> Text under study:
┏━━

*Feel free to skip this super long post about my breastfeeding .
My first two children, I chose to and was able to nurse for about 14 months each. I enjoyed it. It was a blessing. It came very easily to me and I had few problems. The engorgement with my first baby was very painful. I mean nothing could have prepared me for it. Luckily I had my mom there heating wet towels in the microwave for me and laying them across my chest. It only lasted a few days though and after that I had a wonderful experience with nursing ( okay, I also had one bout of mastitis which was no fun either). It was so handy and convenient and I was not one to be ashamed of nursing in public. That being the case I waited too long to introduce a bottle and never pushed the issue and then did feel a little tied down by nursing because none of my first three children ever took to a bottle. Since there was no neccesity for them to take one, I figured it was only months of their lives and mine and we weren't missing much by not having any bottles in the picture. It was especially handy when I never had to wean them from a bottle. They went straight from the breast to sippy cups. They never took pacifiers either, so it was one less thing to worry about as far as I was concerned.
With Henry (my third) I got pregnant when he was only 5 months old (woops). I sensed that my milk supply was low and tried a little harder to get him to supplement with bottles with no luck. When he was about 7 months old we had a check up and discovered that he hadn't gained any weight for a couple of months. We also found out that he had several allergies and was probably not absorbing the nutrients from my milk because I was eating all the things he was allergic to. At that time my mom kindly allowed me to go with Trent to Seattle for a weekend so that she could get Henry on a bottle. Even with me gone for 2 nights he never took to a bottle. My mom was giving him solids and sips of soy formula from a cup since he would have nothing to do with a bottle nipple. I came home and started trying soft top sippy cups (the nuby's). He finally realized that I wasn't offering him the breast anymore and took to the soy formula, but never would do a bottle. But I was still glad that I had gotten 7 good months of breastfeeding with him.

┗━━

> Data shown:
┏━━

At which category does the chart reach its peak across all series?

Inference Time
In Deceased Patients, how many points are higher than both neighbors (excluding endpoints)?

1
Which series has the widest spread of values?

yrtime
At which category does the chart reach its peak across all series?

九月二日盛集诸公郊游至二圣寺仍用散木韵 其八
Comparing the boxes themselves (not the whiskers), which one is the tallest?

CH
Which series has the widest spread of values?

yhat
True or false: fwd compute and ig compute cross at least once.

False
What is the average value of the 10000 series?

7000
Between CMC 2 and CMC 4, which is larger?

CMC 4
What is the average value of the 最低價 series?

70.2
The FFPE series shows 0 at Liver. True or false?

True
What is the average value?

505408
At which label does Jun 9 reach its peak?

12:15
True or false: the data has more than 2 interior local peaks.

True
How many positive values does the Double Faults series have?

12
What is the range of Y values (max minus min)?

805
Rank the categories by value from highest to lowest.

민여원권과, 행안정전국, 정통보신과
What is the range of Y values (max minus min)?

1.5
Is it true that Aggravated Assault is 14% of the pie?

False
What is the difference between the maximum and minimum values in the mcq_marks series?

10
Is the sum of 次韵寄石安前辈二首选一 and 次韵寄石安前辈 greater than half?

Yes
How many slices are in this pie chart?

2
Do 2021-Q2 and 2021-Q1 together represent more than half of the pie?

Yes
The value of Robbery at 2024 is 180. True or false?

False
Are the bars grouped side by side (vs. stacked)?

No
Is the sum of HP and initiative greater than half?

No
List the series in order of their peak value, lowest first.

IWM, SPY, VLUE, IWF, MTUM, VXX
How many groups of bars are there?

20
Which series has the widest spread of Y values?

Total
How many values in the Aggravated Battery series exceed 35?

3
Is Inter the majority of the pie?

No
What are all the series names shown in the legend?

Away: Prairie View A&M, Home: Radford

┗━━

> Task requirements: Decide whether each statement agrees with the breastfeeding post above, answering yes or no and quoting the text's deciding words: (a) The first two children were nursed for about 14 months each. (b) Henry eventually accepted a bottle. (c) The children took pacifiers.

> Written response:
(a) Yes: "I chose to and was able to nurse for about 14 months each."
(b) No: "took to the soy formula, but never would do a bottle."
(c) No: "They never took pacifiers either"